**What you have to do:**
Please return all lines of the data below containing the string "degrees".

⟨

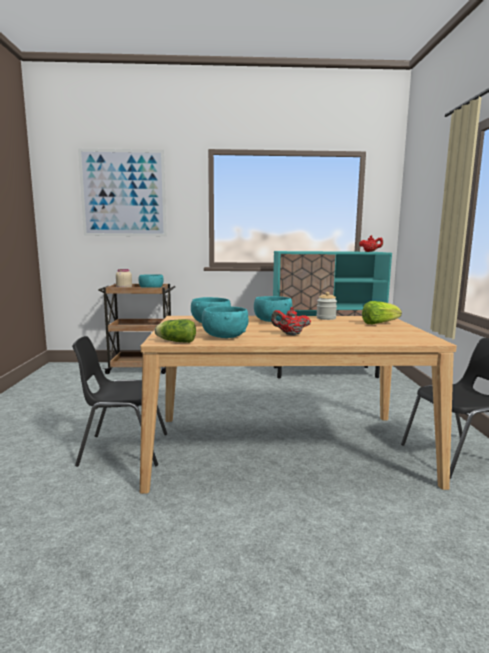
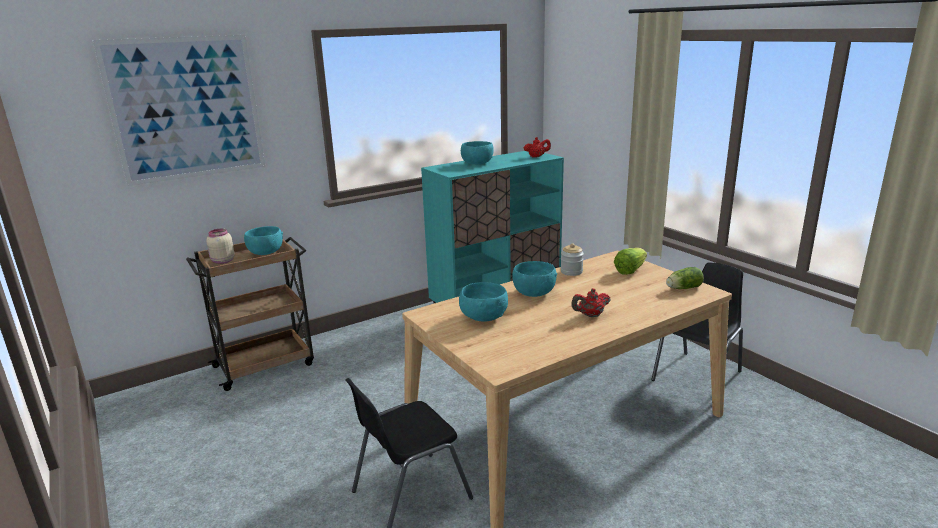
camera: 30 degrees left, 10 degrees up
(175, 341) = (513, 365): lettuce -> lettuce (682, 288)
(224, 337) = (543, 340): turquoise bowl -> turquoise bowl (477, 163)

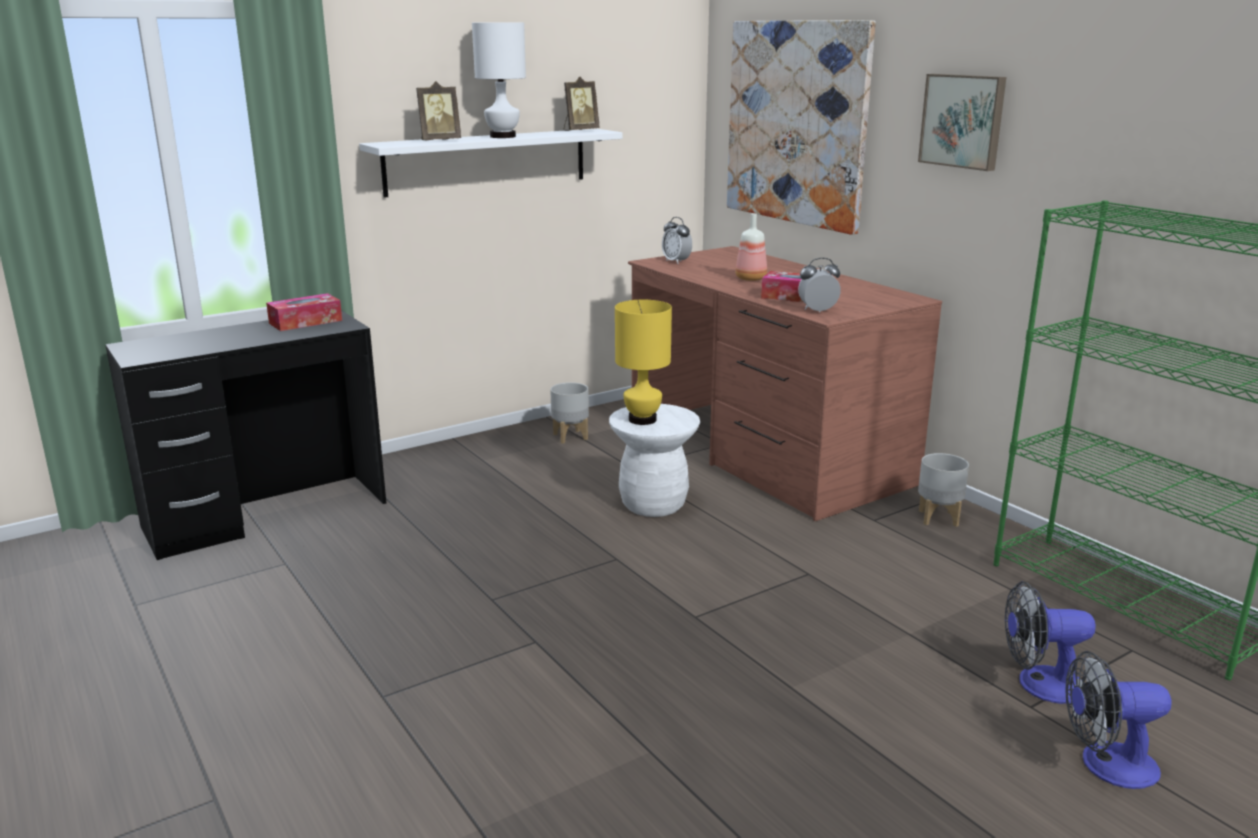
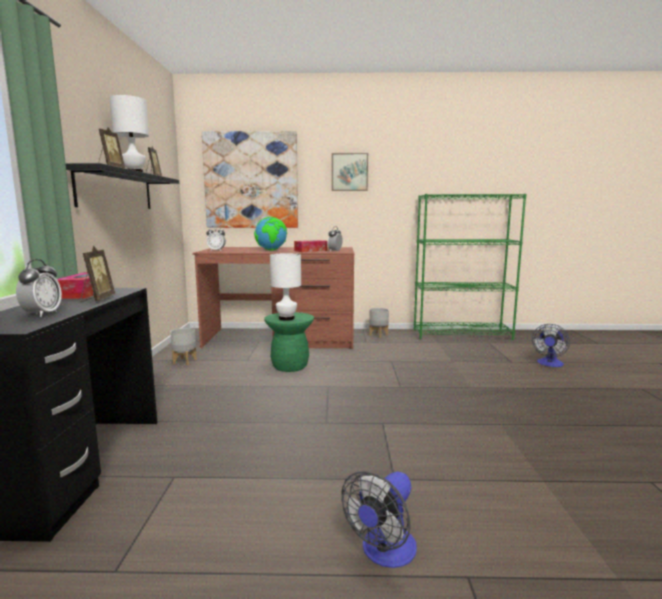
camera: 55 degrees left, 10 degrees down
(194, 345) = (42, 314): none -> alarm clock
(279, 336) = (97, 299): none -> picture frame
(487, 161) = (116, 190): white shelf -> black shelf
(643, 419) = (286, 318): yellow table lamp -> white table lamp
(653, 504) = (290, 366): white stool -> green stool
(751, 279) = (271, 250): bottle -> globe
(1039, 684) = (499, 357): fan -> fan (384, 553)

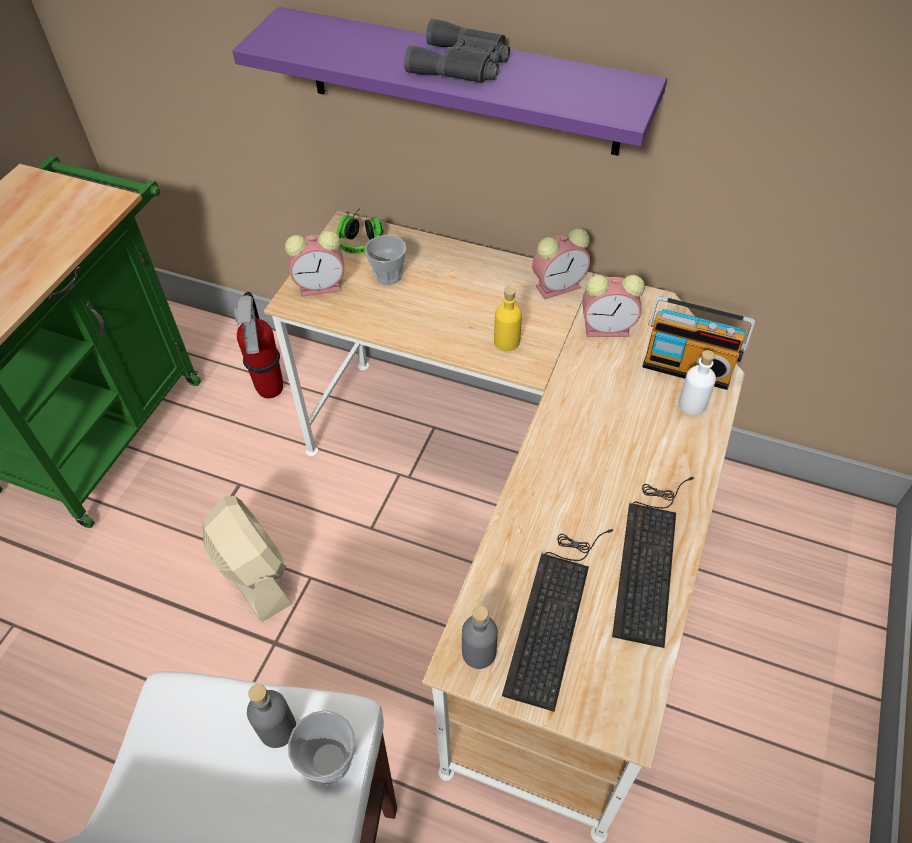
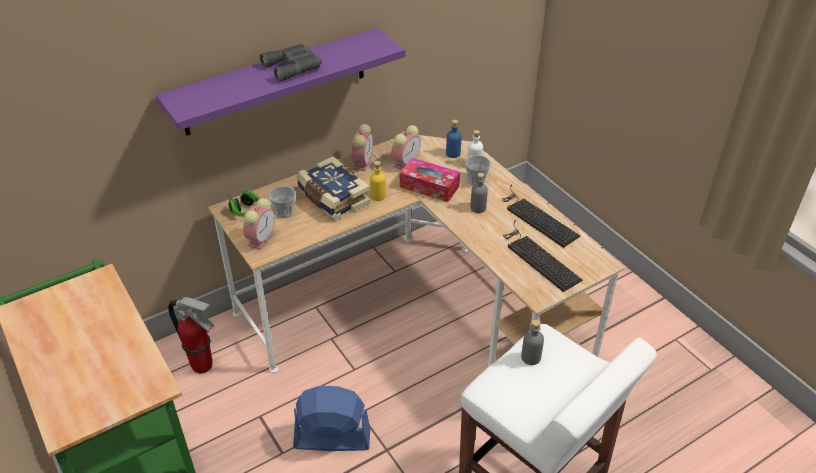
camera: 55 degrees left, 10 degrees down
(253, 573) = (331, 438): beige fan -> blue fan
(329, 761) = (559, 347): cup -> cup (476, 180)
(456, 302) = (332, 198): none -> book
(479, 652) = (537, 289): grey bottle -> grey bottle (478, 208)
(584, 383) = (429, 186): none -> tissue box
(687, 367) = (453, 153): radio -> blue bottle

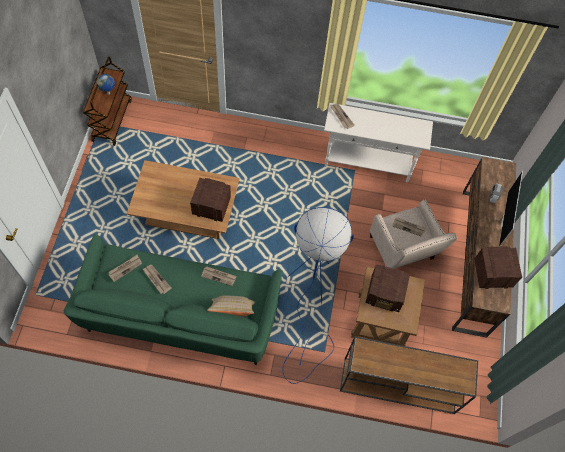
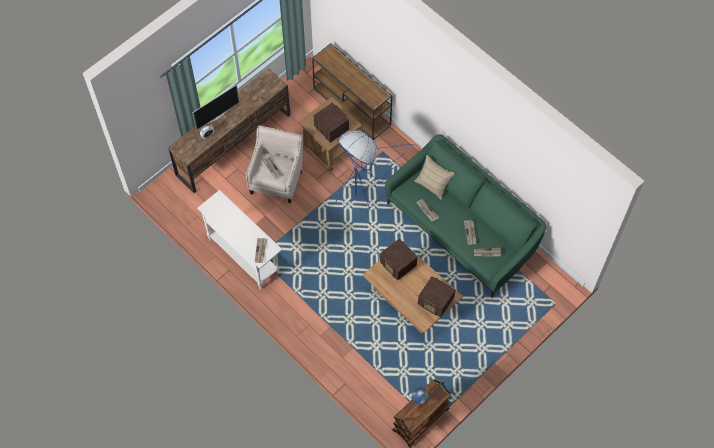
camera: 140 degrees left, 0 degrees up
(491, 273) = (257, 94): radio -> radio (436, 302)

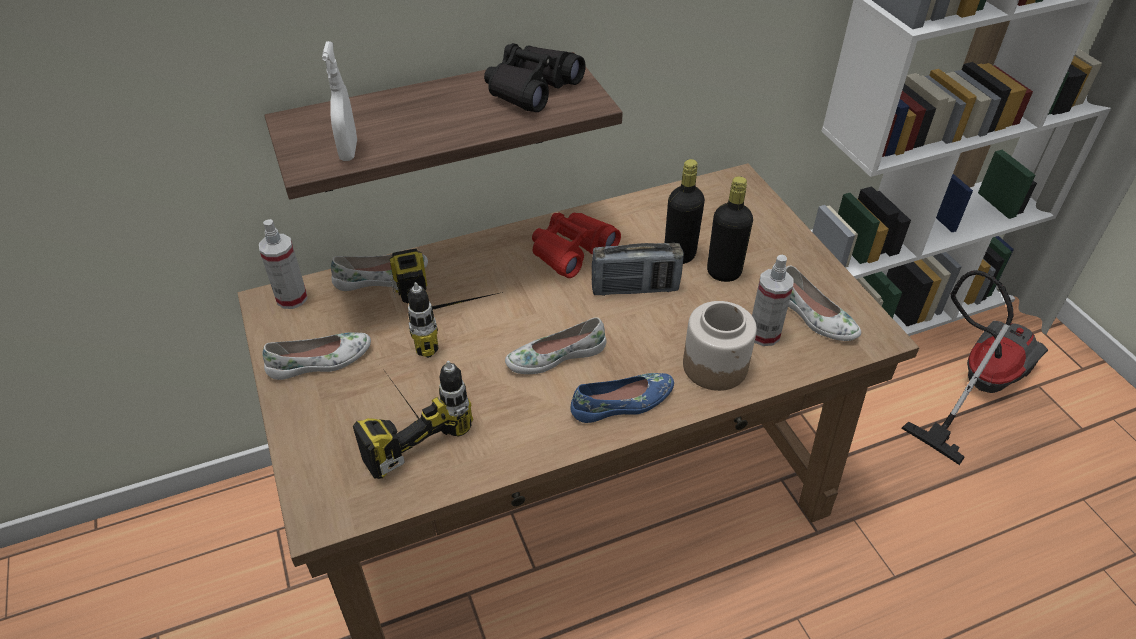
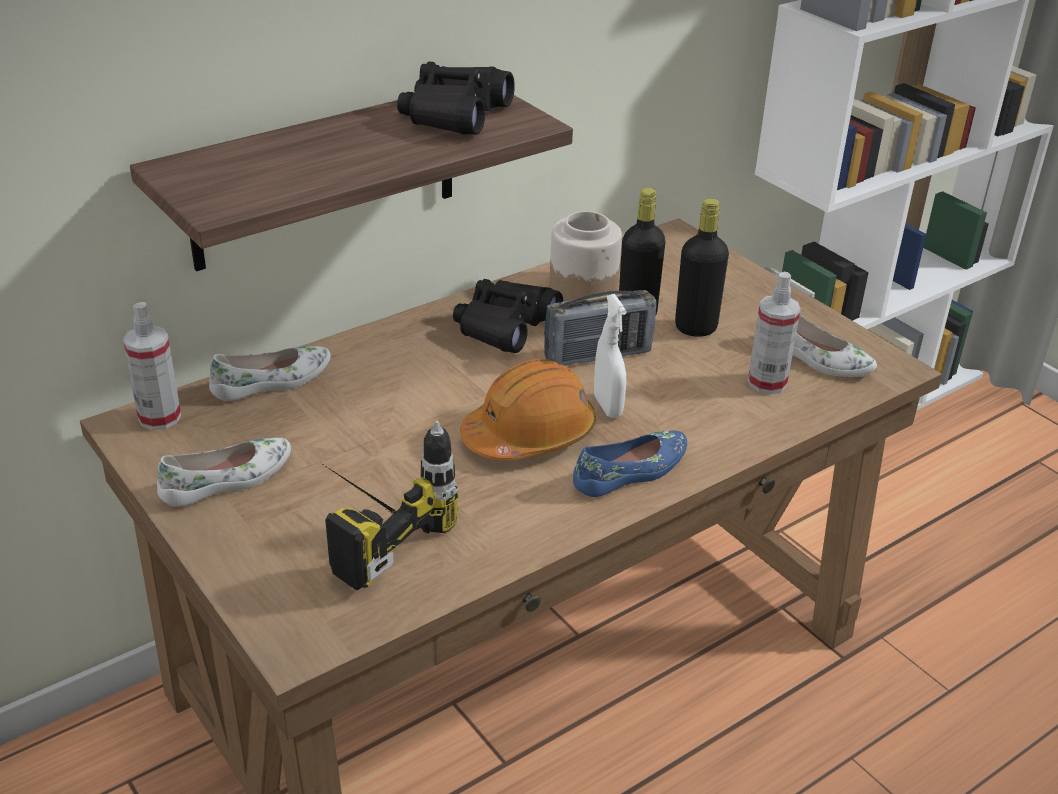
camera: 15 degrees left, 10 degrees down
(349, 151) = (261, 190): white spray bottle -> white spray bottle (607, 406)
(454, 317) = (385, 411): power drill -> none
(555, 355) = (530, 435): white shoe -> orange hard hat
(571, 251) = (505, 326): red binoculars -> black binoculars
(715, 366) = (724, 420): jar -> jar (583, 287)
(974, 383) = (968, 469): vacuum cleaner -> none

⟩

**Response for this exercise:**
camera: 30 degrees left, 10 degrees up
camera: 55 degrees left, 10 degrees down
camera: 55 degrees left, 10 degrees down
camera: 140 degrees left, 0 degrees up
camera: 15 degrees left, 10 degrees down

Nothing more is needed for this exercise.